▸ **Assignment**:
Please return every record below exactly as it stands.

>>>

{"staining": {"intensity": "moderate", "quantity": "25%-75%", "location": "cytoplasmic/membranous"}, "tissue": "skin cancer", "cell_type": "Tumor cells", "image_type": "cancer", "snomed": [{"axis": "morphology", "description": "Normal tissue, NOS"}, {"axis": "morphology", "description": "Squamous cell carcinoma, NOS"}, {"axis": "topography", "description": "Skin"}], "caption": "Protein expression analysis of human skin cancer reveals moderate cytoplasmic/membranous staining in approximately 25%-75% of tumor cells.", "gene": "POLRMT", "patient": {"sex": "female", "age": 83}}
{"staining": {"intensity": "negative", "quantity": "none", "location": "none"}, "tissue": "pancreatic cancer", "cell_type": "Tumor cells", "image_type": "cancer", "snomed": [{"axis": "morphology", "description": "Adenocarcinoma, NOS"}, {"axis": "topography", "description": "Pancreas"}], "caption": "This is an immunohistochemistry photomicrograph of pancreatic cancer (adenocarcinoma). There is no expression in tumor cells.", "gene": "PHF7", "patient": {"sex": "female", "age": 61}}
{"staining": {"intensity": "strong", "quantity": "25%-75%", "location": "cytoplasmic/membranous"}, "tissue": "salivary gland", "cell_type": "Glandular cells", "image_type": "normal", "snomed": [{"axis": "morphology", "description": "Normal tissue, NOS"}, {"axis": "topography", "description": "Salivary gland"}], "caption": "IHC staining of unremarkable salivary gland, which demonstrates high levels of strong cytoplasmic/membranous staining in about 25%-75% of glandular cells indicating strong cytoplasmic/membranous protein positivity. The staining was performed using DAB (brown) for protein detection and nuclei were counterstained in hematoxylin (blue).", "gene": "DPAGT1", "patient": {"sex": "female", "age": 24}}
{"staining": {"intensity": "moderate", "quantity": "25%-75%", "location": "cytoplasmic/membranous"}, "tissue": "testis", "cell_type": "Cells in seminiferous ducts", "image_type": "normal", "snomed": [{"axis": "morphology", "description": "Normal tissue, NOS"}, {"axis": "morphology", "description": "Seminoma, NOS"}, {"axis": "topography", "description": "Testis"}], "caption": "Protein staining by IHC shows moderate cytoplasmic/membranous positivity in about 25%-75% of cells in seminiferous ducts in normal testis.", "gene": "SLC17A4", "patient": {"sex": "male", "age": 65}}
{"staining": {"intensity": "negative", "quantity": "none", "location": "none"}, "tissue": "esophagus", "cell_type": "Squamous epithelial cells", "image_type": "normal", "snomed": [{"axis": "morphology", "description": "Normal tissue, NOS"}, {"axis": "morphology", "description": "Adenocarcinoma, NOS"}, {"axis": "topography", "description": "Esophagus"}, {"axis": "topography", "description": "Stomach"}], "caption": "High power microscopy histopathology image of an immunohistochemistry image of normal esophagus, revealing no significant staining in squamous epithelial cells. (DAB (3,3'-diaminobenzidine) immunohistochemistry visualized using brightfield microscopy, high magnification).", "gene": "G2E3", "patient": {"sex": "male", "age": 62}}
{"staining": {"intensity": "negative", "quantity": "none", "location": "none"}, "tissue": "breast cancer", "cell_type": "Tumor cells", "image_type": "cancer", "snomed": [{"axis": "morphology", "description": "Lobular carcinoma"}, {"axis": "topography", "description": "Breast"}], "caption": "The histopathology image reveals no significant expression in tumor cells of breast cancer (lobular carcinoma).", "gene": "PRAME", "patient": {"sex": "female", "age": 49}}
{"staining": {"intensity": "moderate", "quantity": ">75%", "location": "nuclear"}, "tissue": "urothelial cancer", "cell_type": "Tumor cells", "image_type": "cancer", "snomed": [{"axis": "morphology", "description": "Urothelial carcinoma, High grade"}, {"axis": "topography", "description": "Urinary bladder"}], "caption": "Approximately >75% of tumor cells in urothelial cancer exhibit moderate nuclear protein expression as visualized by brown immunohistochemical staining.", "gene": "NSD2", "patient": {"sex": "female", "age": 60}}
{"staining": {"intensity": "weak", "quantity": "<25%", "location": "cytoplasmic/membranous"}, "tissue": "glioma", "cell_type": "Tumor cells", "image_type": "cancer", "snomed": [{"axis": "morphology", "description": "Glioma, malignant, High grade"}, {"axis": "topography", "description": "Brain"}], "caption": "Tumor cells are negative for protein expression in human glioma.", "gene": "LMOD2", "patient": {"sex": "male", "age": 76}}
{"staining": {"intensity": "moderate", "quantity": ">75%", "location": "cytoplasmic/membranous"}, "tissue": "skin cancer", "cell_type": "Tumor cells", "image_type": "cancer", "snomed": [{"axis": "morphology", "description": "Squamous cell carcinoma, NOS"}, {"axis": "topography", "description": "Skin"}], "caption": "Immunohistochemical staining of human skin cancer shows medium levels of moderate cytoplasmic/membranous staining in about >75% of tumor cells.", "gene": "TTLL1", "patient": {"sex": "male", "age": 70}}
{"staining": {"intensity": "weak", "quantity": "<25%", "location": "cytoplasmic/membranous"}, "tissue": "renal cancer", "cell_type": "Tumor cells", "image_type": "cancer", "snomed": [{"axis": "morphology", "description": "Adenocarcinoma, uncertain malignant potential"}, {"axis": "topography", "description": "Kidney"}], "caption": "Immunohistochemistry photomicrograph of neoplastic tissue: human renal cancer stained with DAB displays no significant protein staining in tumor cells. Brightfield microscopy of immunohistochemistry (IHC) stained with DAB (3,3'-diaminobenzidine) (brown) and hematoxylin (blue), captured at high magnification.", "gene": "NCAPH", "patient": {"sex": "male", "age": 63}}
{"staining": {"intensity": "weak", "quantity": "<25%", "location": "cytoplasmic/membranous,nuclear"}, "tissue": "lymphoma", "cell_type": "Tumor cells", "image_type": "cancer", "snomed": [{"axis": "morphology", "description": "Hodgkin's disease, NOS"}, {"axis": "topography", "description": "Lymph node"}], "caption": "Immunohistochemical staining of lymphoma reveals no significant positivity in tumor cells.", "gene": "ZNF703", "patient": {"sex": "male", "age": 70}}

<<<

▸ **Response box**:
{"staining": {"intensity": "moderate", "quantity": "25%-75%", "location": "cytoplasmic/membranous"}, "tissue": "skin cancer", "cell_type": "Tumor cells", "image_type": "cancer", "snomed": [{"axis": "morphology", "description": "Normal tissue, NOS"}, {"axis": "morphology", "description": "Squamous cell carcinoma, NOS"}, {"axis": "topography", "description": "Skin"}], "caption": "Protein expression analysis of human skin cancer reveals moderate cytoplasmic/membranous staining in approximately 25%-75% of tumor cells.", "gene": "POLRMT", "patient": {"sex": "female", "age": 83}}
{"staining": {"intensity": "negative", "quantity": "none", "location": "none"}, "tissue": "pancreatic cancer", "cell_type": "Tumor cells", "image_type": "cancer", "snomed": [{"axis": "morphology", "description": "Adenocarcinoma, NOS"}, {"axis": "topography", "description": "Pancreas"}], "caption": "This is an immunohistochemistry photomicrograph of pancreatic cancer (adenocarcinoma). There is no expression in tumor cells.", "gene": "PHF7", "patient": {"sex": "female", "age": 61}}
{"staining": {"intensity": "strong", "quantity": "25%-75%", "location": "cytoplasmic/membranous"}, "tissue": "salivary gland", "cell_type": "Glandular cells", "image_type": "normal", "snomed": [{"axis": "morphology", "description": "Normal tissue, NOS"}, {"axis": "topography", "description": "Salivary gland"}], "caption": "IHC staining of unremarkable salivary gland, which demonstrates high levels of strong cytoplasmic/membranous staining in about 25%-75% of glandular cells indicating strong cytoplasmic/membranous protein positivity. The staining was performed using DAB (brown) for protein detection and nuclei were counterstained in hematoxylin (blue).", "gene": "DPAGT1", "patient": {"sex": "female", "age": 24}}
{"staining": {"intensity": "moderate", "quantity": "25%-75%", "location": "cytoplasmic/membranous"}, "tissue": "testis", "cell_type": "Cells in seminiferous ducts", "image_type": "normal", "snomed": [{"axis": "morphology", "description": "Normal tissue, NOS"}, {"axis": "morphology", "description": "Seminoma, NOS"}, {"axis": "topography", "description": "Testis"}], "caption": "Protein staining by IHC shows moderate cytoplasmic/membranous positivity in about 25%-75% of cells in seminiferous ducts in normal testis.", "gene": "SLC17A4", "patient": {"sex": "male", "age": 65}}
{"staining": {"intensity": "negative", "quantity": "none", "location": "none"}, "tissue": "esophagus", "cell_type": "Squamous epithelial cells", "image_type": "normal", "snomed": [{"axis": "morphology", "description": "Normal tissue, NOS"}, {"axis": "morphology", "description": "Adenocarcinoma, NOS"}, {"axis": "topography", "description": "Esophagus"}, {"axis": "topography", "description": "Stomach"}], "caption": "High power microscopy histopathology image of an immunohistochemistry image of normal esophagus, revealing no significant staining in squamous epithelial cells. (DAB (3,3'-diaminobenzidine) immunohistochemistry visualized using brightfield microscopy, high magnification).", "gene": "G2E3", "patient": {"sex": "male", "age": 62}}
{"staining": {"intensity": "negative", "quantity": "none", "location": "none"}, "tissue": "breast cancer", "cell_type": "Tumor cells", "image_type": "cancer", "snomed": [{"axis": "morphology", "description": "Lobular carcinoma"}, {"axis": "topography", "description": "Breast"}], "caption": "The histopathology image reveals no significant expression in tumor cells of breast cancer (lobular carcinoma).", "gene": "PRAME", "patient": {"sex": "female", "age": 49}}
{"staining": {"intensity": "moderate", "quantity": ">75%", "location": "nuclear"}, "tissue": "urothelial cancer", "cell_type": "Tumor cells", "image_type": "cancer", "snomed": [{"axis": "morphology", "description": "Urothelial carcinoma, High grade"}, {"axis": "topography", "description": "Urinary bladder"}], "caption": "Approximately >75% of tumor cells in urothelial cancer exhibit moderate nuclear protein expression as visualized by brown immunohistochemical staining.", "gene": "NSD2", "patient": {"sex": "female", "age": 60}}
{"staining": {"intensity": "weak", "quantity": "<25%", "location": "cytoplasmic/membranous"}, "tissue": "glioma", "cell_type": "Tumor cells", "image_type": "cancer", "snomed": [{"axis": "morphology", "description": "Glioma, malignant, High grade"}, {"axis": "topography", "description": "Brain"}], "caption": "Tumor cells are negative for protein expression in human glioma.", "gene": "LMOD2", "patient": {"sex": "male", "age": 76}}
{"staining": {"intensity": "moderate", "quantity": ">75%", "location": "cytoplasmic/membranous"}, "tissue": "skin cancer", "cell_type": "Tumor cells", "image_type": "cancer", "snomed": [{"axis": "morphology", "description": "Squamous cell carcinoma, NOS"}, {"axis": "topography", "description": "Skin"}], "caption": "Immunohistochemical staining of human skin cancer shows medium levels of moderate cytoplasmic/membranous staining in about >75% of tumor cells.", "gene": "TTLL1", "patient": {"sex": "male", "age": 70}}
{"staining": {"intensity": "weak", "quantity": "<25%", "location": "cytoplasmic/membranous"}, "tissue": "renal cancer", "cell_type": "Tumor cells", "image_type": "cancer", "snomed": [{"axis": "morphology", "description": "Adenocarcinoma, uncertain malignant potential"}, {"axis": "topography", "description": "Kidney"}], "caption": "Immunohistochemistry photomicrograph of neoplastic tissue: human renal cancer stained with DAB displays no significant protein staining in tumor cells. Brightfield microscopy of immunohistochemistry (IHC) stained with DAB (3,3'-diaminobenzidine) (brown) and hematoxylin (blue), captured at high magnification.", "gene": "NCAPH", "patient": {"sex": "male", "age": 63}}
{"staining": {"intensity": "weak", "quantity": "<25%", "location": "cytoplasmic/membranous,nuclear"}, "tissue": "lymphoma", "cell_type": "Tumor cells", "image_type": "cancer", "snomed": [{"axis": "morphology", "description": "Hodgkin's disease, NOS"}, {"axis": "topography", "description": "Lymph node"}], "caption": "Immunohistochemical staining of lymphoma reveals no significant positivity in tumor cells.", "gene": "ZNF703", "patient": {"sex": "male", "age": 70}}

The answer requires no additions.